* **选文**

[leetcode] 985. Sum of Even Numbers After Queries

Description

We have an array A of integers, and an array queries of queries.

For the i-th query val = queries[i][0], index = queries[i][1], we add val to A[index]. Then, the answer to the i-th query is the sum of the even values of A.

(Here, the given index = queries[i][1] is a 0-based index, and each query permanently modifies the array A.)

Return the answer to all queries. Your answer array should have answer[i] as the answer to the i-th query.

Example 1:

Input: A = [1,2,3,4], queries = [[1,0],[-3,1],[-4,0],[2,3]]
Output: [8,6,2,4]
Explanation: 
At the beginning, the array is [1,2,3,4].
After adding 1 to A[0], the array is [2,2,3,4], and the sum of even values is 2 + 2 + 4 = 8.
After adding -3 to A[1], the array is [2,-1,3,4], and the sum of even values is 2 + 4 = 6.
After adding -4 to A[0], the array is [-2,-1,3,4], and the sum of even values is -2 + 4 = 2.
After adding 2 to A[3], the array is [-2,-1,3,6], and the sum of even values is -2 + 6 = 4.

* **给定清单**
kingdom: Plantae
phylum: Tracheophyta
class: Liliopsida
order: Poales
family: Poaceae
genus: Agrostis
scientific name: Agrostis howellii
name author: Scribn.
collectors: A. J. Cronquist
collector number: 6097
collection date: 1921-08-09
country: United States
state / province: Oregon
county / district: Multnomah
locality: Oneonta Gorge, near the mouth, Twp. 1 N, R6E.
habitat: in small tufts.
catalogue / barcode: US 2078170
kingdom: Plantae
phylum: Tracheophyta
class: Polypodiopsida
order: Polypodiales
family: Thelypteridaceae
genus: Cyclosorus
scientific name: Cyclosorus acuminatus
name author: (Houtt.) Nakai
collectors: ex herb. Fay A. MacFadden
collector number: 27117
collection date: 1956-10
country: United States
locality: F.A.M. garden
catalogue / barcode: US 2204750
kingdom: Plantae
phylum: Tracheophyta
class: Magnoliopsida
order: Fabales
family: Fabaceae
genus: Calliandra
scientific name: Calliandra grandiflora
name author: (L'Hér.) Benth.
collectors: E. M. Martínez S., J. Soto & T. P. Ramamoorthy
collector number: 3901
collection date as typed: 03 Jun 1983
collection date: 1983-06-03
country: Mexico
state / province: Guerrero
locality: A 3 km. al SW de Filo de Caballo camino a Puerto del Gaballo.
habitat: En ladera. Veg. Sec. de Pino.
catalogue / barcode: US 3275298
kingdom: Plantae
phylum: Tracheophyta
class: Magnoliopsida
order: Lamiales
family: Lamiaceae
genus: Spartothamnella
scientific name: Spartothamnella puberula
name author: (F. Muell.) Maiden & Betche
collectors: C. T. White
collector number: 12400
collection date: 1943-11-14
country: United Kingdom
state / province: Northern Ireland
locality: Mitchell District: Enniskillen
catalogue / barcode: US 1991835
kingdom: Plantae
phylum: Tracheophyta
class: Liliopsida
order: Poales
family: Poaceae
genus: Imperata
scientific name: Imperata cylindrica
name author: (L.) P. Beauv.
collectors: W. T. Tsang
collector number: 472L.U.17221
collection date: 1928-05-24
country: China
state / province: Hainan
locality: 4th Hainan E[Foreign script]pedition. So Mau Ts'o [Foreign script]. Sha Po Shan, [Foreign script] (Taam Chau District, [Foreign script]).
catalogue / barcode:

* **书面练习**
下面三句话和选文说的一致吗？每句回答“是”或“否”，并引用选文中起决定作用的原话。
1. index 是从 0 开始数的。
2. 每次查询做完后，数组 A 会变回原来的样子。
3. 在 Example 1 里，第二次查询后偶数的和是 6。

* **练习答案**
1. 是——“the given index = queries[i][1] is a 0-based index”
2. 否——“each query permanently modifies the array A”
3. 是——“After adding -3 to A[1], the array is [2,-1,3,4], and the sum of even values is 2 + 4 = 6.”